- [Set task]
Rewrite the listing with every "pose" changed to "camera" and nothing else altered. Leave the pictures out of the answer.

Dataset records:
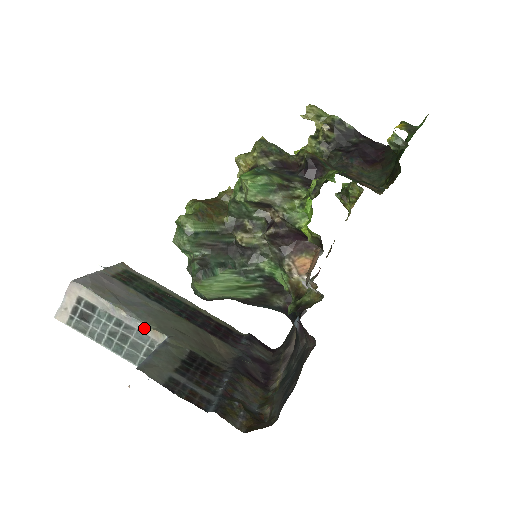
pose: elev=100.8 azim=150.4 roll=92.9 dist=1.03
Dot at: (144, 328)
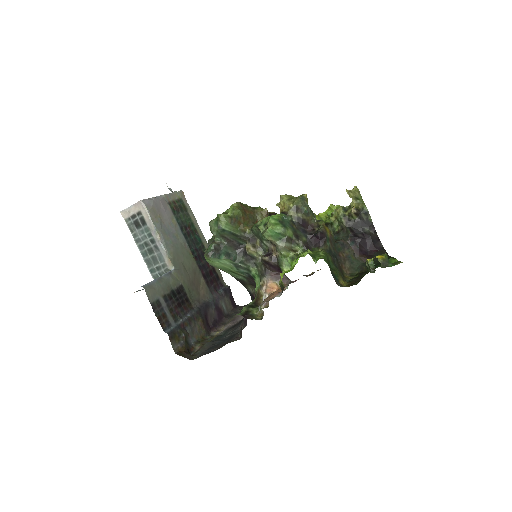
Dot at: (165, 254)
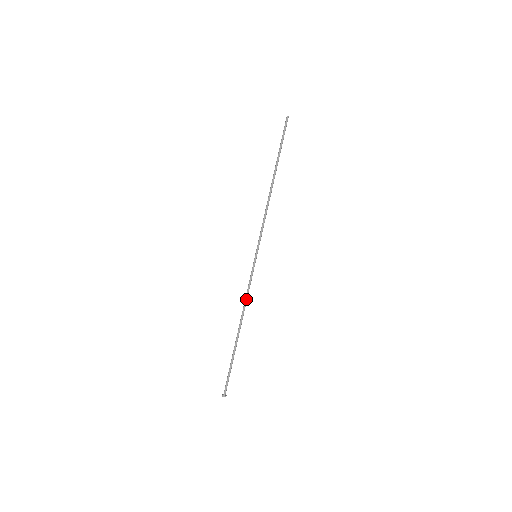
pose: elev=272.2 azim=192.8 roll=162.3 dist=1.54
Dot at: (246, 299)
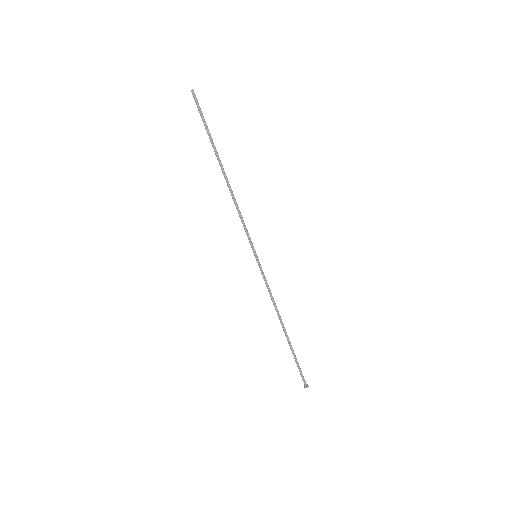
Dot at: (272, 300)
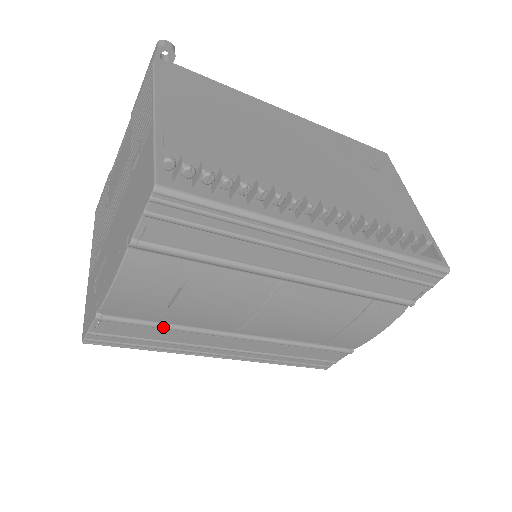
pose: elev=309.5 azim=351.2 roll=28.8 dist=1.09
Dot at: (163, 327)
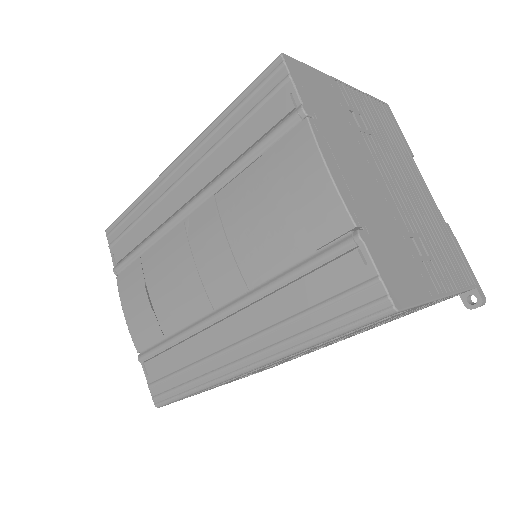
Dot at: (169, 341)
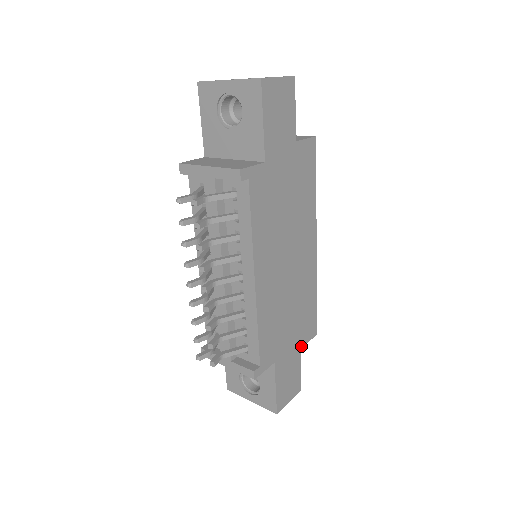
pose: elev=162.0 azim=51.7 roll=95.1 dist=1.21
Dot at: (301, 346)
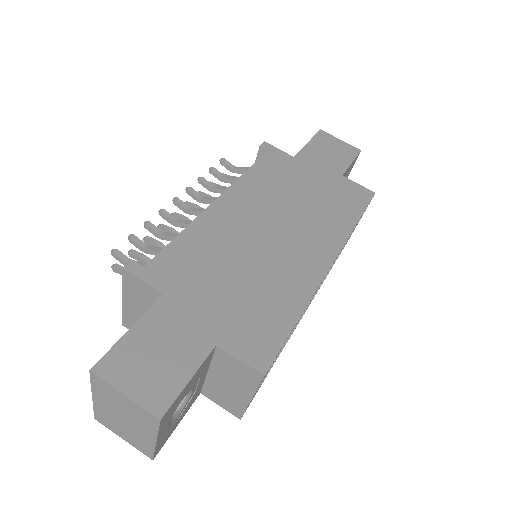
Dot at: (221, 344)
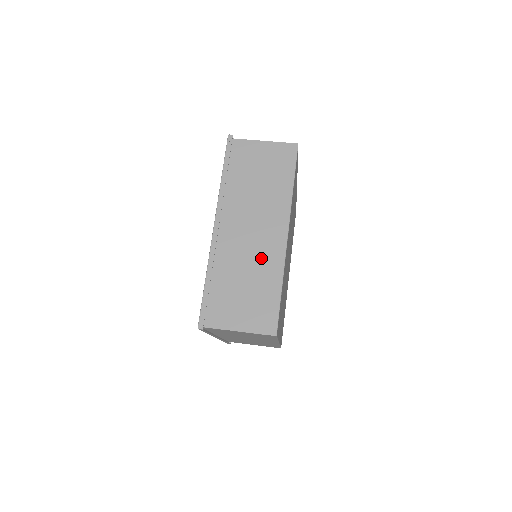
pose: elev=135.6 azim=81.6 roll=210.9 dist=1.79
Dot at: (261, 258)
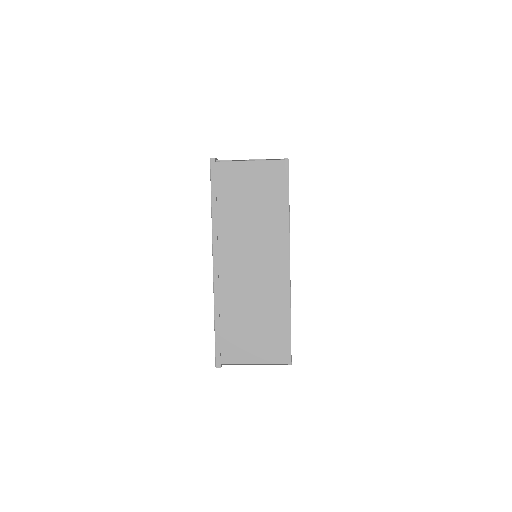
Dot at: occluded
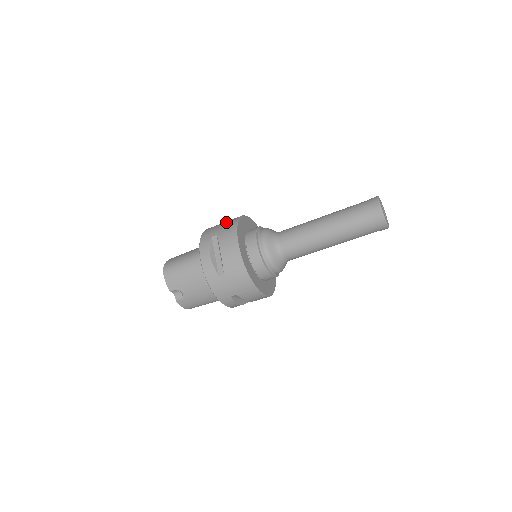
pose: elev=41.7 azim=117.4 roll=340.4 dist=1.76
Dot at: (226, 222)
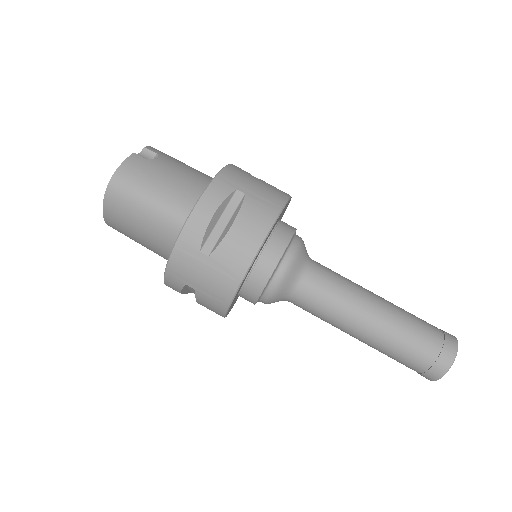
Dot at: occluded
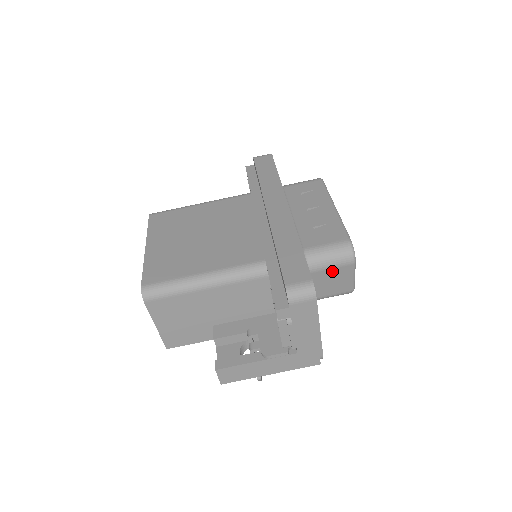
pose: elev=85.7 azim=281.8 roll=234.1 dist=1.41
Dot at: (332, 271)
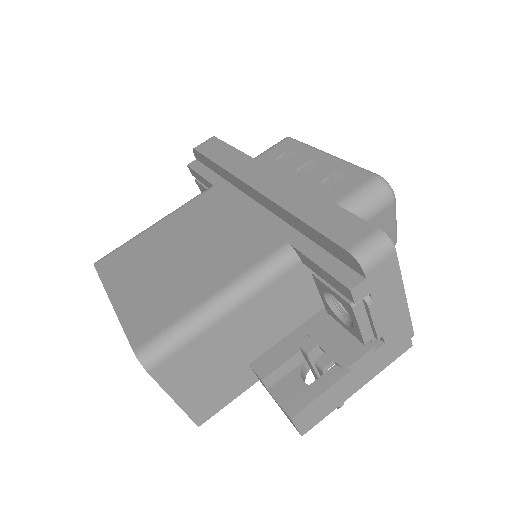
Dot at: (372, 222)
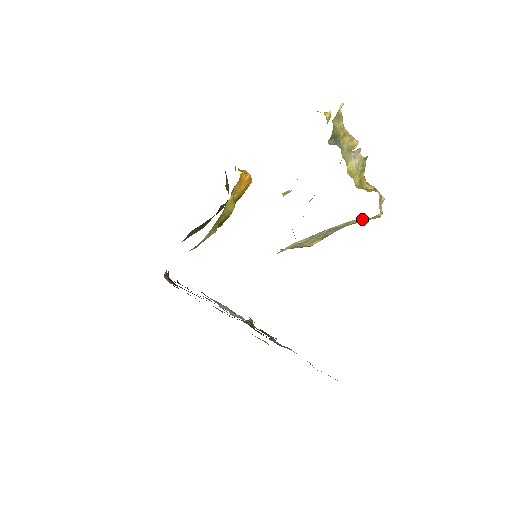
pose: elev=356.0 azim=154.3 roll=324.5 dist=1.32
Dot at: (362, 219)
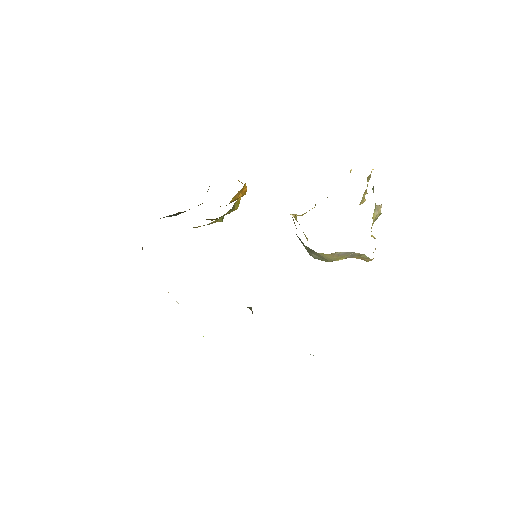
Dot at: occluded
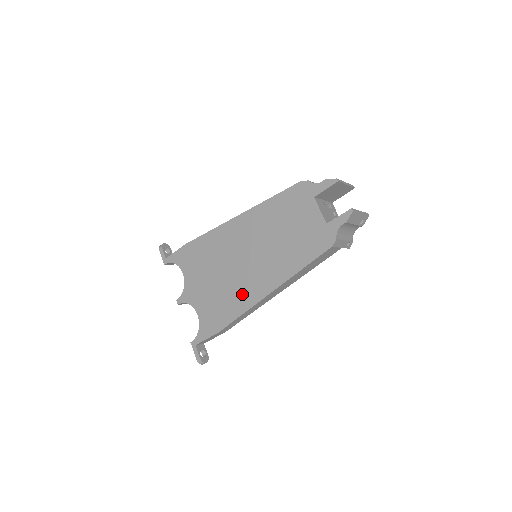
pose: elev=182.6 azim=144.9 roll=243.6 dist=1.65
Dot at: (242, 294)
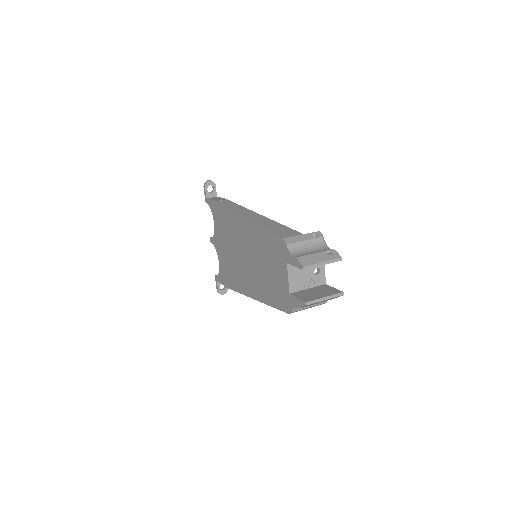
Dot at: (240, 279)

- [Expected output]
camera: elev=100.8 azim=150.4 roll=92.9 dist=1.03
Dot at: (144, 328)
Dot at: (165, 254)
camera: elev=272.2 azim=192.8 roll=162.3 dist=1.54
Dot at: (246, 299)
Dot at: (272, 300)
camera: elev=309.5 azim=351.2 roll=28.8 dist=1.09
Dot at: (163, 327)
Dot at: (169, 341)
camera: elev=162.0 azim=51.7 roll=95.1 dist=1.21
Dot at: (301, 346)
Dot at: (221, 344)
camera: elev=135.6 azim=81.6 roll=210.9 dist=1.79
Dot at: (261, 258)
Dot at: occluded
camera: elev=41.7 azim=117.4 roll=340.4 dist=1.76
Dot at: (226, 222)
Dot at: occluded
camera: elev=85.7 azim=281.8 roll=234.1 dist=1.41
Dot at: (332, 271)
Dot at: (372, 222)
camera: elev=356.0 azim=154.3 roll=324.5 dist=1.32
Dot at: (362, 219)
Dot at: occluded
camera: elev=182.6 azim=144.9 roll=243.6 dist=1.65
Dot at: (242, 294)
Dot at: (240, 279)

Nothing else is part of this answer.